Ming Pao Daily News:
  • Factories operating in the Pearl River Delta industrial region of southern China reported a 17% increase in wage levels in the past six months, citing a survey by the Hong Kong Trade Development Council.
Shanghai Securities News:
  • China's property developers may owe a combined $27.5 billion of unpaid value-added land taxes from last year, citing estimates by Shenzhen World Union Properties Consultancy Co.
Evening Recommendations
Citigroup:
  • Upgraded (FE) to Buy, target $39.
Night Trading
  • Asian indices are -.50% to unch. on average.
  • Asia Ex-Japan Investment Grade CDS Index 135.0 +2.0 basis points.
  • S&P 500 futures -.19%.
  • NASDAQ 100 futures -.22%.
Morning Preview Links

Earnings of Note
Company/Estimate
  • None of note
Economic Releases
8:30 am EST
  • The Change in Non-farm Payrolls for May is estimated at 536K versus 290K in April.
  • The Change in Private Payrolls for May is estimated at 180K versus 231K in April.
  • The Unemployment Rate for May is estimated at 9.8% versus 9.9% in April.
  • Average Hourly Earnings for May is estimated to rise +.1% versus unch. in April.
Upcoming Splits
  • None of note
Other Potential Market Movers
  • The Treasury's Geithner speaking, ASCO, (WMT) shareholders meeting, Goldman Sachs Basic Materials Conference, RBC Consumer/Retail Conference and the Sanford C. Bernstein Strategic Decisions Conference could also impact trading today.
BOTTOM LINE: Asian indices are mostly lower, weighed down by commodity and financial shares in the region. I expect US stocks to open modestly higher and to weaken into the afternoon, finishing modestly lower.

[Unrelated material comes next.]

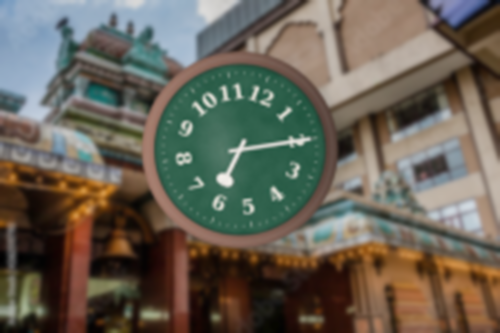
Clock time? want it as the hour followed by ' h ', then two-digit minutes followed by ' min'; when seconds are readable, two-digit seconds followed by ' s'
6 h 10 min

The Portfolio is 75% net long heading into the day.

2 comments:

Anonymous said...

do you ever go to a short position? i have been following your comments for the last few months and notice you are either 50%, 75% or 100% long. if you do go short what would have to happen to make you reverse from long to short?

thanks!

Gary said...

My strategy does not include going net short. However, when I am 50% net long I am very insulated from downturns due to the overall construction of the portfolio. I have found that over the long-term this strategy gives me the best chance to substantially outperform the market with much less risk. Thanks for reading.